==== THE DATA

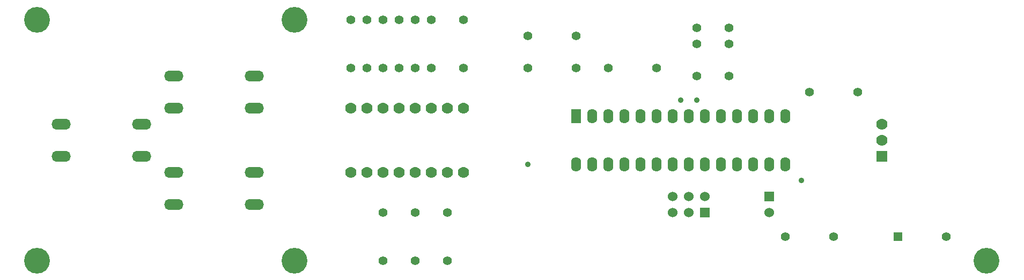
<source format=gts>
G04 (created by PCBNEW (2013-june-11)-stable) date Thu 27 Nov 2014 20:22:07 CET*
%MOIN*%
G04 Gerber Fmt 3.4, Leading zero omitted, Abs format*
%FSLAX34Y34*%
G01*
G70*
G90*
G04 APERTURE LIST*
%ADD10C,0.00590551*%
%ADD11C,0.16*%
%ADD12O,0.12X0.068*%
%ADD13C,0.07*%
%ADD14C,0.055*%
%ADD15R,0.06X0.06*%
%ADD16C,0.06*%
%ADD17C,0.056*%
%ADD18R,0.056X0.056*%
%ADD19O,0.062X0.09*%
%ADD20R,0.062X0.09*%
%ADD21R,0.07X0.07*%
%ADD22C,0.035*%
G04 APERTURE END LIST*
G54D10*
G54D11*
X76500Y-52500D03*
X76500Y-67500D03*
G54D12*
X67000Y-59000D03*
X67000Y-61000D03*
X62000Y-59000D03*
X62000Y-61000D03*
X74000Y-62000D03*
X74000Y-64000D03*
X69000Y-62000D03*
X69000Y-64000D03*
X74000Y-56000D03*
X74000Y-58000D03*
X69000Y-56000D03*
X69000Y-58000D03*
G54D13*
X80000Y-62000D03*
X81000Y-62000D03*
X82000Y-62000D03*
X83000Y-62000D03*
X84000Y-62000D03*
X85000Y-62000D03*
X86000Y-62000D03*
X87000Y-62000D03*
X87000Y-58000D03*
X86000Y-58000D03*
X85000Y-58000D03*
X84000Y-58000D03*
X83000Y-58000D03*
X82000Y-58000D03*
X81000Y-58000D03*
X80000Y-58000D03*
G54D14*
X94000Y-55500D03*
X94000Y-53500D03*
X91000Y-55500D03*
X91000Y-53500D03*
G54D15*
X102000Y-64500D03*
G54D16*
X102000Y-63500D03*
X101000Y-64500D03*
X101000Y-63500D03*
X100000Y-64500D03*
X100000Y-63500D03*
G54D15*
X106000Y-63500D03*
G54D16*
X106000Y-64500D03*
G54D17*
X101500Y-56000D03*
X103500Y-56000D03*
G54D14*
X103500Y-53000D03*
X103500Y-54000D03*
X101500Y-53000D03*
X101500Y-54000D03*
G54D18*
X114000Y-66000D03*
G54D17*
X117000Y-66000D03*
G54D19*
X95000Y-58500D03*
X96000Y-58500D03*
X97000Y-58500D03*
X98000Y-58500D03*
X99000Y-58500D03*
X100000Y-58500D03*
X101000Y-58500D03*
X102000Y-58500D03*
X103000Y-58500D03*
X104000Y-58500D03*
X105000Y-58500D03*
X106000Y-58500D03*
X107000Y-58500D03*
G54D20*
X94000Y-58500D03*
G54D19*
X107000Y-61500D03*
X106000Y-61500D03*
X105000Y-61500D03*
X104000Y-61500D03*
X103000Y-61500D03*
X102000Y-61500D03*
X101000Y-61500D03*
X100000Y-61500D03*
X99000Y-61500D03*
X98000Y-61500D03*
X97000Y-61500D03*
X96000Y-61500D03*
X95000Y-61500D03*
X94000Y-61500D03*
G54D14*
X82000Y-67500D03*
X82000Y-64500D03*
X110000Y-66000D03*
X107000Y-66000D03*
X86000Y-67500D03*
X86000Y-64500D03*
X81000Y-52500D03*
X81000Y-55500D03*
X85000Y-52500D03*
X85000Y-55500D03*
X84000Y-67500D03*
X84000Y-64500D03*
X83000Y-52500D03*
X83000Y-55500D03*
X80000Y-52500D03*
X80000Y-55500D03*
X82000Y-52500D03*
X82000Y-55500D03*
X87000Y-52500D03*
X87000Y-55500D03*
X84000Y-52500D03*
X84000Y-55500D03*
X96000Y-55500D03*
X99000Y-55500D03*
X108500Y-57000D03*
X111500Y-57000D03*
G54D13*
X113000Y-59000D03*
X113000Y-60000D03*
G54D21*
X113000Y-61000D03*
G54D11*
X60500Y-52500D03*
X60500Y-67500D03*
X119500Y-67500D03*
G54D22*
X108000Y-62500D03*
X101500Y-57500D03*
X100500Y-57500D03*
X91000Y-61500D03*
M02*

</source>
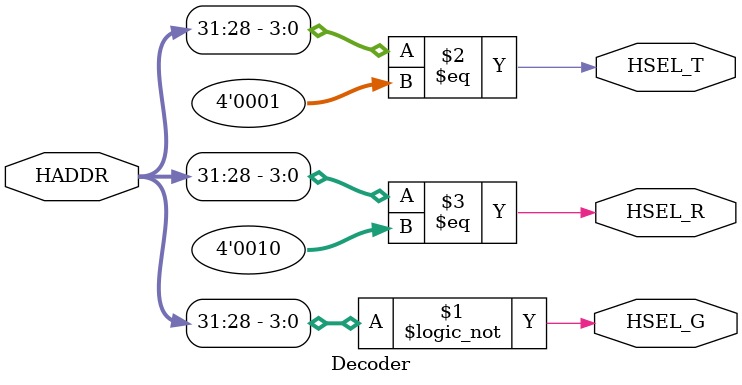
<source format=sv>
module Decoder(
    input [31:0]    HADDR,
    output          HSEL_G,
    output          HSEL_T,
    output          HSEL_R
);

// Address decode logic for slave selection
assign HSEL_G = (HADDR[31:28] == 4'b0000);  //(32'h0000_0000 -> 32'h0FFF_FFFF)
assign HSEL_T = (HADDR[31:28] == 4'b0001);  //(32'h1000_0000 -> 32'h1FFF_FFFF)
assign HSEL_R = (HADDR[31:28] == 4'b0010);  //(32'h2000_0000 -> 32'h2FFF_FFFF)

endmodule
</source>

========

[YOUR INSTRUCTIONS]: Copy each line of the data that includes the word "HADDR".

[FINISHED TASK]:
    input [31:0]    HADDR,
assign HSEL_G = (HADDR[31:28] == 4'b0000);  //(32'h0000_0000 -> 32'h0FFF_FFFF)
assign HSEL_T = (HADDR[31:28] == 4'b0001);  //(32'h1000_0000 -> 32'h1FFF_FFFF)
assign HSEL_R = (HADDR[31:28] == 4'b0010);  //(32'h2000_0000 -> 32'h2FFF_FFFF)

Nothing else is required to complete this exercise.